Mario G. Messina, president of the 29th Street Neighborhood Association, which has 600 members from Kips Bay and Midtown South, said the group opposes the city opening the shelter for single men in a community that he said already has more than a dozen shelters serving various homeless populations.

“How many shelters are in the West Village? How many shelters are in the 80s? How many shelters are in the 90s?” Messina said, referring to streets further uptown. “They’re putting up shelters where they have less resistance and where they can do it overnight.”

Community Board 6, which includes Murray Hill and Kips Bay, is home to four traditional shelters, according to the Department of Social Services (DSS), not including the new hotel conversion at 161 Lexington. DSS said the department has increased the number of specialized beds dedicated for homeless individuals from approximately 600 in 2013 to well over 2,000 today across the city.

“Helping New Yorkers who are living unsheltered get back on their feet is hard work in the best of times — and as our city continues to recover from this pandemic, it is even more important that every community come together to provide that helping hand and support to their fellow New Yorkers in need,” said DSS spokesman Ian Martin.

New York City had more than 107,00 homeless adults and children living in the Department of Homeless Services' shelter system in 2021, according to the advocacy group Coalition for the Homeless. The group said homelessness in the city has reached the highest levels since the Great Depression of the 1930s. The census does not include homeless individuals staying at shelters run by other city agencies.

In November 2020, a group of residents organized and formed Save Murray Hill after city officials announced plans to open a shelter at the former Renwick Hotel to house 170 homeless families. The historic hotel was once home to writers including F. Scott Ftizgerald and John Steinbeck, according to its owners.

In Manhattan’s Chinatown, residents and business owners staged protests in December after they learned of the city’s plans to convert a former hotel at 91 East Broadway into a 120-bed safe haven, a type of supportive housing for homeless individuals. The group is working to raise $300,000 to fund a lawsuit against the city in an effort to block the project from moving forward.

One reason the hotel-to-shelter conversion is concentrated in Manhattan is because that’s where the hotels are. As of January 2020, there were more than 700 hotels in New York City, and 81% of hotel rooms were in Manhattan, according to the NYU Furman Center. Of those, 94% were below 59th Street.

A recent survey conducted on homeless shelters and their impacts by the 29th Street Neighborhood Association received 684 responses, Messina said. Respondents said they witnessed men urinating, defecating, and masturbating in public. Others said they were verbally and physically harassed by men loitering in the neighborhoods.

One respondent, Steven Giuca, said he saw drug dealing and drug use in front of the former Hotel @ New York City, which was used as a temporary shelter during the pandemic to house homeless men and, more recently, to quarantine those who had been exposed to COVID-19.

Another, Marea Edynak, said she, her husband, and their son have all been harassed by men on their block.

Feliciano, the cancer patient who currently resides at the former Clarion Hotel, is relieved not to be in the crowded shelter where he had been living.

“If I didn't have this medical condition, I would still be in that same shelter,” he said. “It's getting overcrowded.

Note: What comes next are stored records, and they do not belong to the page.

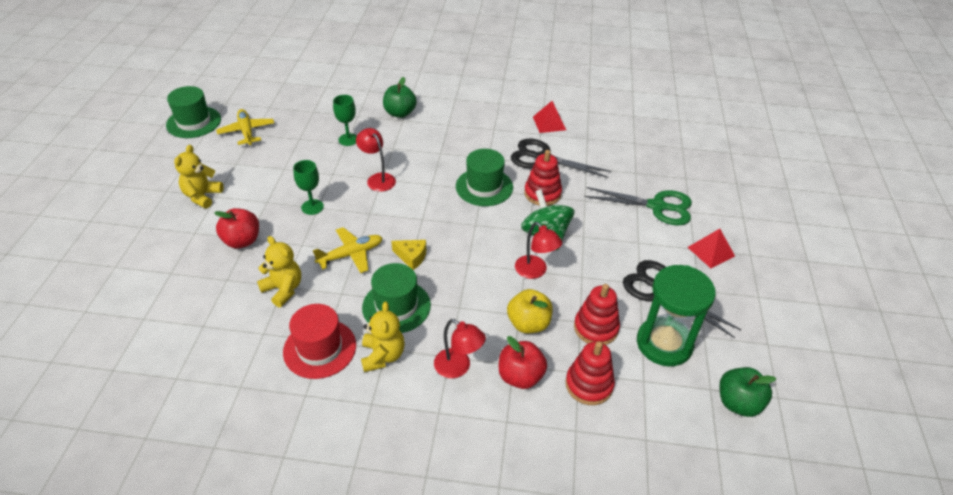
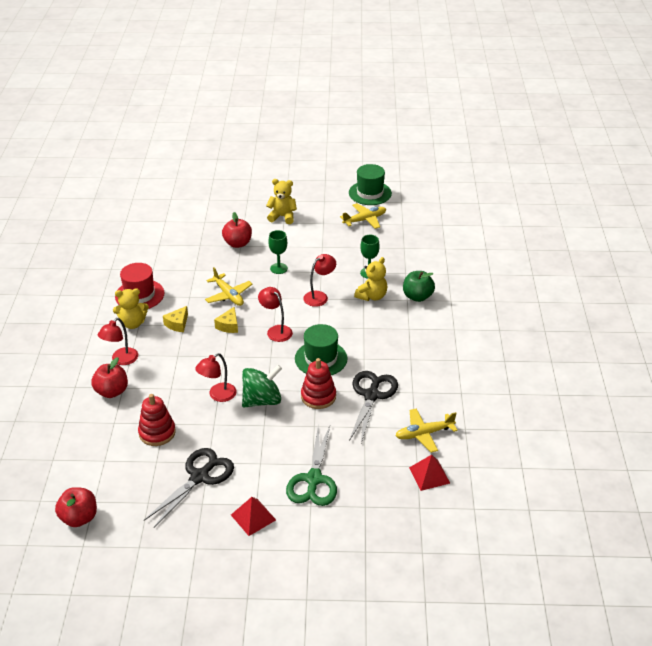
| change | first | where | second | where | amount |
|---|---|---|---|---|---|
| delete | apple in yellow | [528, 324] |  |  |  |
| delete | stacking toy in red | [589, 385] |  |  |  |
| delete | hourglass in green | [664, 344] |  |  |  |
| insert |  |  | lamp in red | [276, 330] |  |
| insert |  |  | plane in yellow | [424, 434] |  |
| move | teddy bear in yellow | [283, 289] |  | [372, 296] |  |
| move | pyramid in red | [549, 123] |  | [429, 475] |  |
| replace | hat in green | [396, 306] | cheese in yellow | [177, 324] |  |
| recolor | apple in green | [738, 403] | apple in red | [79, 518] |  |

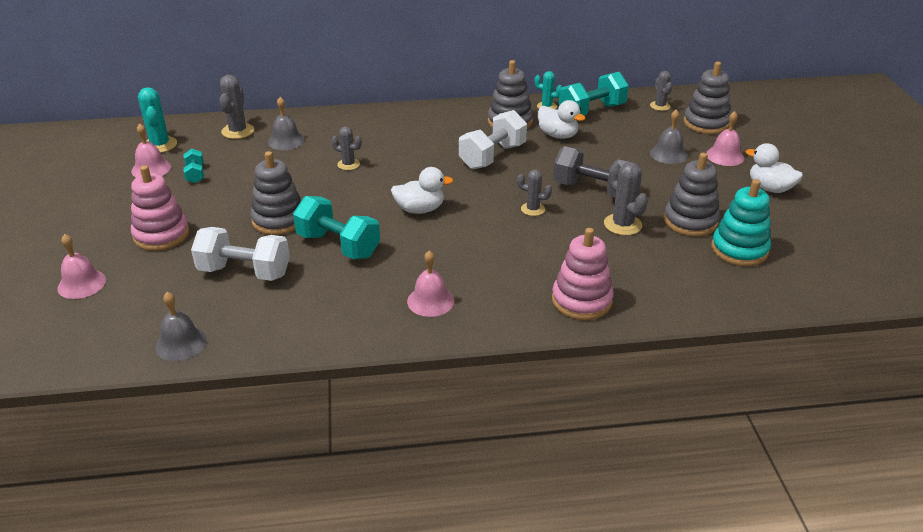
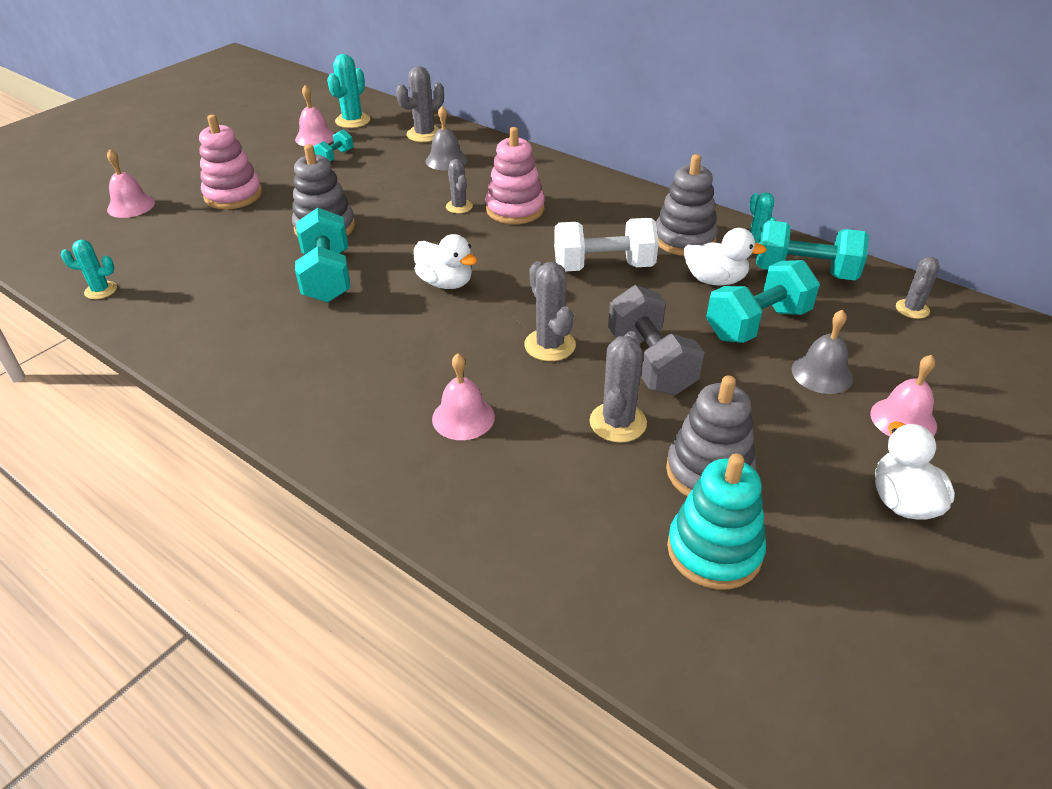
| change | first | where | second | where | amount |
|---|---|---|---|---|---|
| delete | dumbbell in white | [244, 272] |  |  |  |
| delete | stacking toy in grey | [706, 123] |  |  |  |
| insert |  |  | dumbbell in turquoise | [757, 324] |  |
| move | bell in pink | [430, 301] |  | [463, 417] |  |
| move | stacking toy in pink | [581, 301] |  | [515, 209] |  |
| replace | bell in grey | [181, 343] | cactus in turquoise | [101, 290] |  |
| rotate | duck in white | [558, 135] |  | [715, 280] | 75 degrees counterclockwise |
| resize | cactus in grey | [532, 209] |  | [550, 345] | x1.52 |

You got guys like bunking three in the room. It's just as crazy in there.”

The alternative would be a return to the streets. “Most of the time I will go to public places, Port Authority, Penn station, places that are open 24/7, where you're not going to get harassed,” Feliciano said. “You can only do that for so long.”

But while some hotel-to-shelter conversions are underway, Dandapani of the city’s hotel association said not all hotels, depending on their locations and design, are suited for conversion to shelters for people experiencing homelessness.

“I view this as a temporary sort of measure on the count that the [hotel] industry is in distress,” Dandapani said.